Apps Should Follow the Data
“While we were at Rackspace, we saw companies selling their software on Amazon, but they wanted to sell their software to Rackspace customers. But customers would say, ‘We want your software here because our data is on Rackspace.’ There was this constant push and pull that’s very common in the world of SaaS. Applications need to follow data, not the other way around,” Kontsevoy said.
Gravitational initially focused on delivering software in the cloud and on-premises from a single code base. It began by offering what it calls private SaaS for enterprise private clouds and making possible remote continuous deployment across multiple infrastructure vendors.
Kubernetes proved key to the effort to make applications portable.
Kubernetes provides a standardization layer that enables moving a typical application’s dozens of microservices, half a dozen databases and multiple monitoring and logging tools from one environment to another, he said.
“We take our customers’ applications, put them on top of Kubernetes — and it’s very good at running legacy software — then we use our own Kubernetes tooling to move them like a railroad car,” he said. “It doesn’t have to be AWS-specific or bare metal-specific. If it runs Linux, it automatically runs on Kubernetes. If it runs on Kubernetes, we can make your application continuously deployable into any third-party cloud.”
That means third-party resellers, such as system integrators, can resell and manage applications internationally, where latency and local data-retention laws had prevented sales of U.S.-based SaaS products. Other Kubernetes service providers focus on internal use, while Telekube allows vendors to manage software in customers’ data centers, Kontsevoy said.

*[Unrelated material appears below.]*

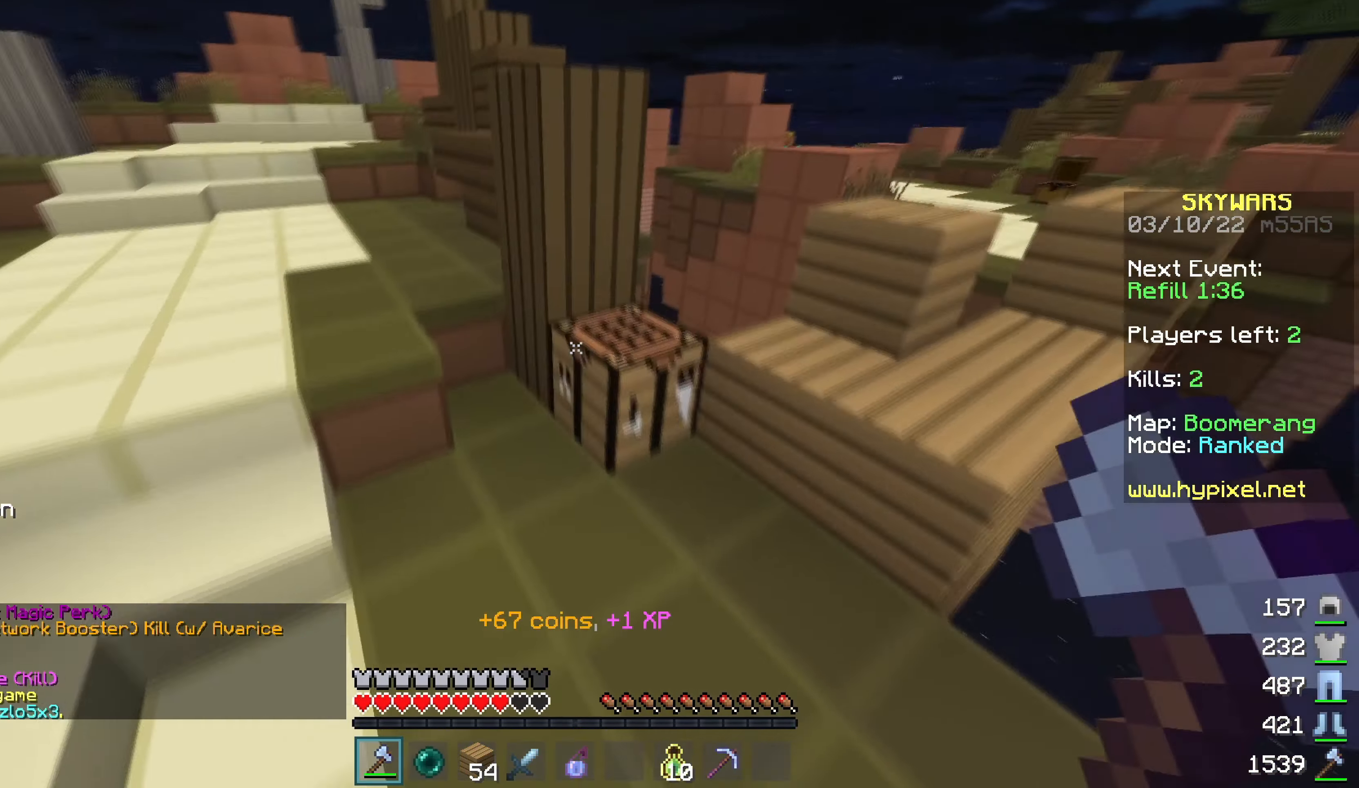
{"keys": [], "mouse": [], "events": [[134, "w", "up"], [150, "a", "up"]]}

They can pair with a hosting provider in Europe, say, or set up specific environments for those customers. Kubernetes scheduling allows the customer to increase utilization of the infrastructure they already have, allowing them to reduce their infrastructure footprint and save money, too.
Kubernetes On Autopilot
Telekube is a thin layer running on top of a Linux operating system and below Kubernetes. This layer is managing Kubernetes configuration, keeps Kubernetes healthy by continuously monitoring it, provides infrastructure-specific extensions and cluster-level snapshots and easy version upgrades.

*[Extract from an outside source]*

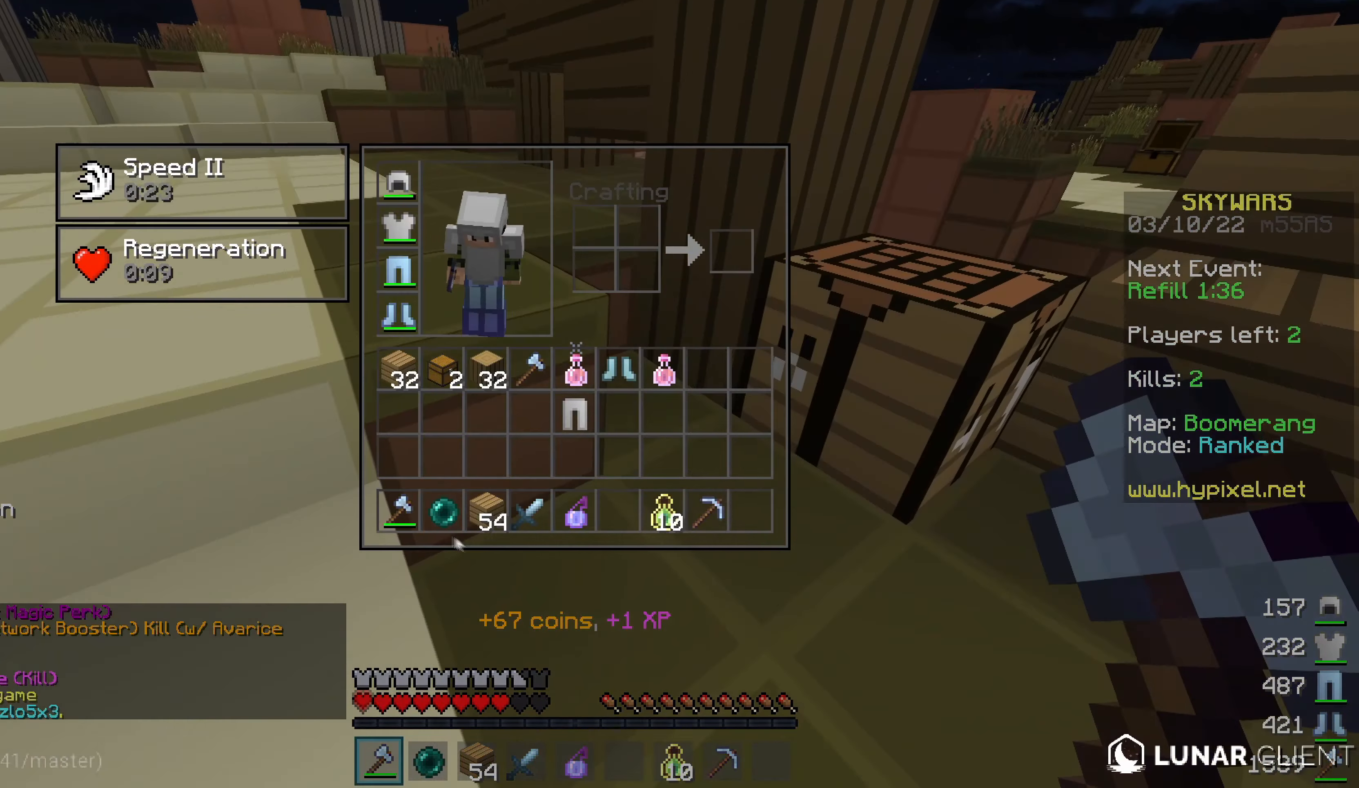
{"keys": [], "mouse": [], "events": []}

“We call it ‘Kubernetes on autopilot’ because it removes nearly all operational overhead of running Kubernetes clusters,” John Bishop, head of marketing at Gravitational.

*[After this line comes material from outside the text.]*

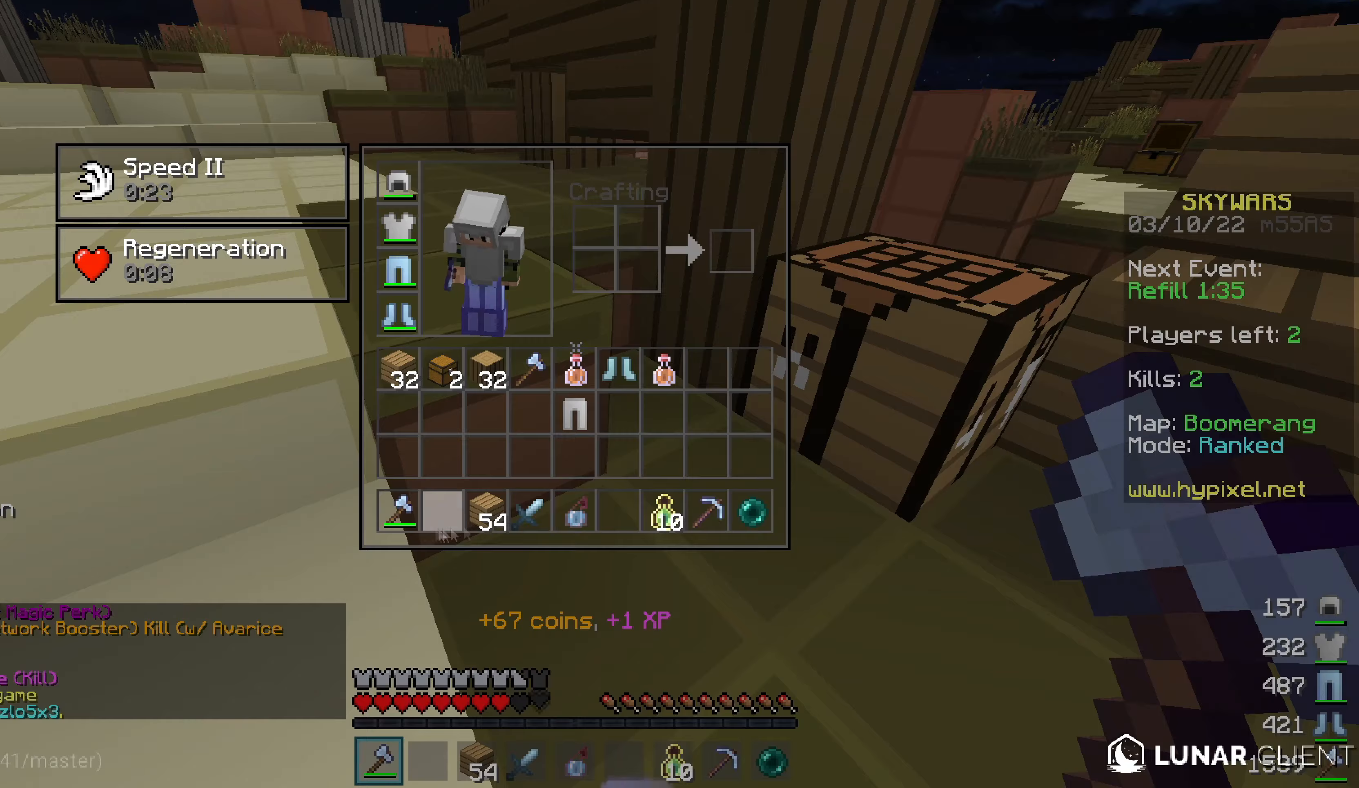
{"keys": [], "mouse": [], "events": []}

Telekube doesn’t do anything to Kubernetes itself. The tools prepare third-party infrastructure for reliable Kubernetes deployment, Kontsevoy said.
Its demo video explains that a file called an “application manifest” stored in a YAML file in the resources folder is the only TeleKube-specific file. It contains the definitions for pods and services and the hardware requirements of the application and the infrastructure options such as AWS, Azure or bare-metal servers. The rest is standard Kubernetes.
https://youtu.be/ZY0QuVPCP6M
Running a “Telebuild” command creates a self-contained tarball that is all you need to run a multi-tiered application in a variety of environments. The tarball includes Docker images, Kubernetes resources, and a graphical installer that customers can use to install in their own private cloud or bare-metal servers.
The second component of Telekube is SSH infrastructure, which allows Telekube users to reliably connect to behind-the-firewall environments and enforces cluster-specific infrastructure access rights, such as restricting SSH access to a specific Kubernetes cluster and even perhaps only to a database server.
This SSH layer of Telekube has been open sourced as Teleport under an Apache license. Teleport integrates with customer identity management tools and automatically configures kubectl and SSH jump-hosts for accessing remote clusters.
https://youtu.be/bprRpX-4R_0
“Today, when vendors sell to third parties, they basically throw it over the fence and hope it works,” Kontsevoy said. “We allow you to create Kubernetes clusters on the other side of the fence and connect it …[for] continuous deployment, continuous updates and customer support.”